Exercise requirements
The result should be an exact copy of the entries that follow, with no pictures included.

Records provided
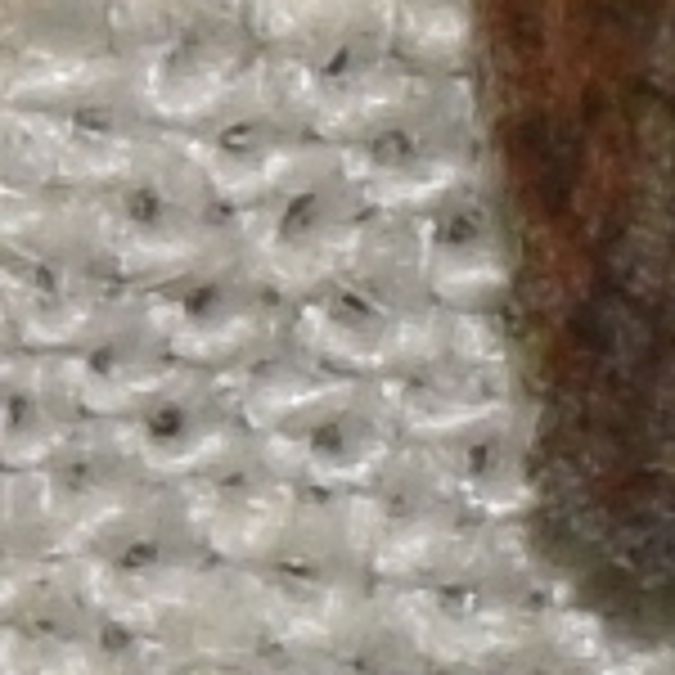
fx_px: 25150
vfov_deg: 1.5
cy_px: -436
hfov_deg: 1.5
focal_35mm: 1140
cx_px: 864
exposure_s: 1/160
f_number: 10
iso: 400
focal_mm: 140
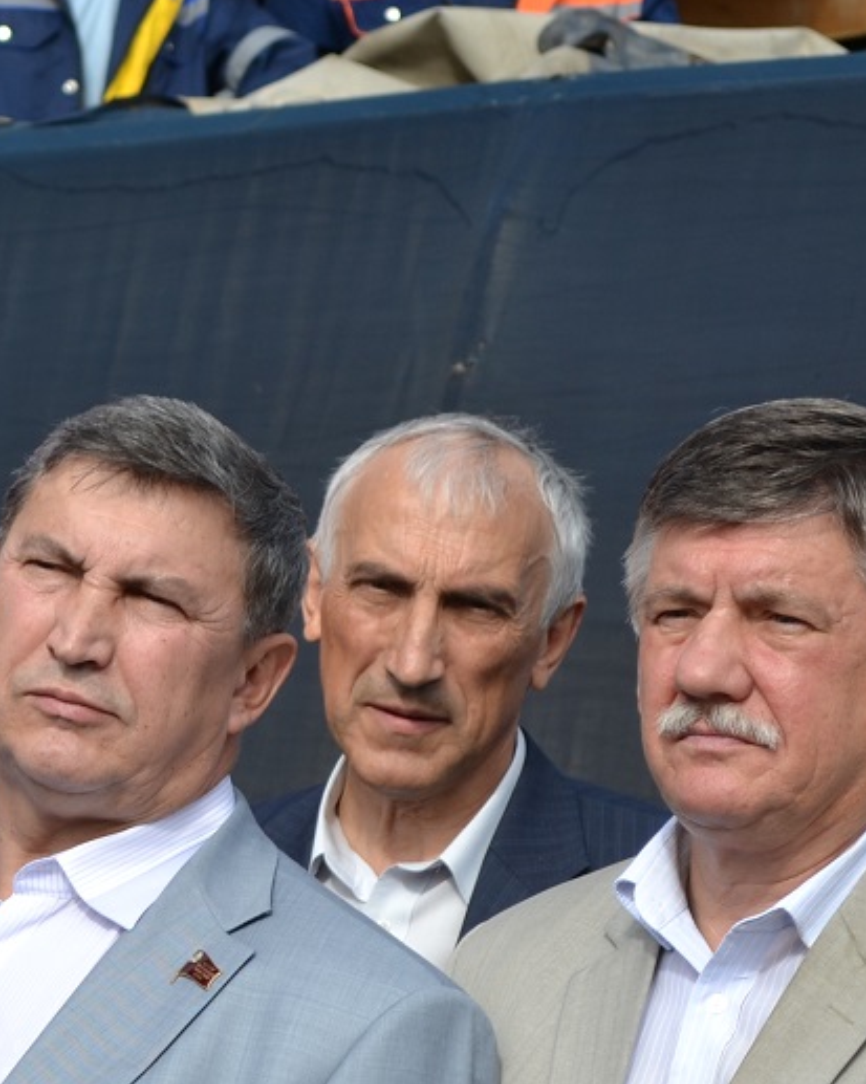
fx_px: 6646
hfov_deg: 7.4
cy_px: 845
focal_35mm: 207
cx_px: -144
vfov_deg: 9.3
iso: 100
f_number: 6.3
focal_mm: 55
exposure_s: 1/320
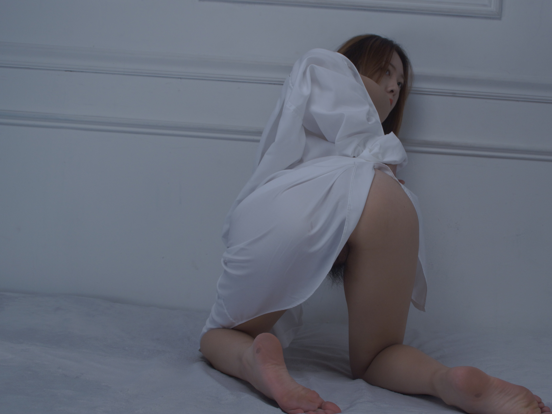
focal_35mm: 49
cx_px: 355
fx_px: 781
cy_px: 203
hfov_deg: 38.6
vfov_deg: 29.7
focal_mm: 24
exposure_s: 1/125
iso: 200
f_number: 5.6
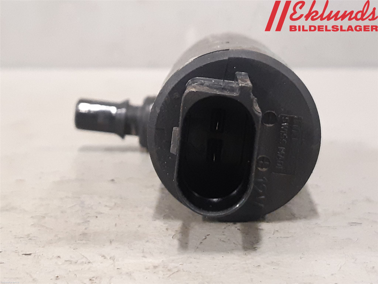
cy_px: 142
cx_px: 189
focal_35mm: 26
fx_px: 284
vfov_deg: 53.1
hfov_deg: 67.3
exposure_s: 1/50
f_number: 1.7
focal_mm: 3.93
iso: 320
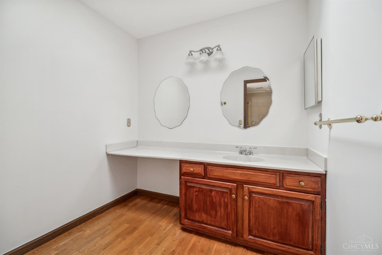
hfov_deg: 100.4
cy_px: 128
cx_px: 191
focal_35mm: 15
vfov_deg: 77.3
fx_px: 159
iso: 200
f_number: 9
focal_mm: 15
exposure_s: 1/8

Answer
fx_px: 25150
vfov_deg: 1.5
cy_px: -436
hfov_deg: 1.5
focal_35mm: 1140
cx_px: 864
exposure_s: 1/160
f_number: 10
iso: 400
focal_mm: 140
fx_px: 6646
hfov_deg: 7.4
cy_px: 845
focal_35mm: 207
cx_px: -144
vfov_deg: 9.3
iso: 100
f_number: 6.3
focal_mm: 55
exposure_s: 1/320
focal_35mm: 49
cx_px: 355
fx_px: 781
cy_px: 203
hfov_deg: 38.6
vfov_deg: 29.7
focal_mm: 24
exposure_s: 1/125
iso: 200
f_number: 5.6
cy_px: 142
cx_px: 189
focal_35mm: 26
fx_px: 284
vfov_deg: 53.1
hfov_deg: 67.3
exposure_s: 1/50
f_number: 1.7
focal_mm: 3.93
iso: 320
hfov_deg: 100.4
cy_px: 128
cx_px: 191
focal_35mm: 15
vfov_deg: 77.3
fx_px: 159
iso: 200
f_number: 9
focal_mm: 15
exposure_s: 1/8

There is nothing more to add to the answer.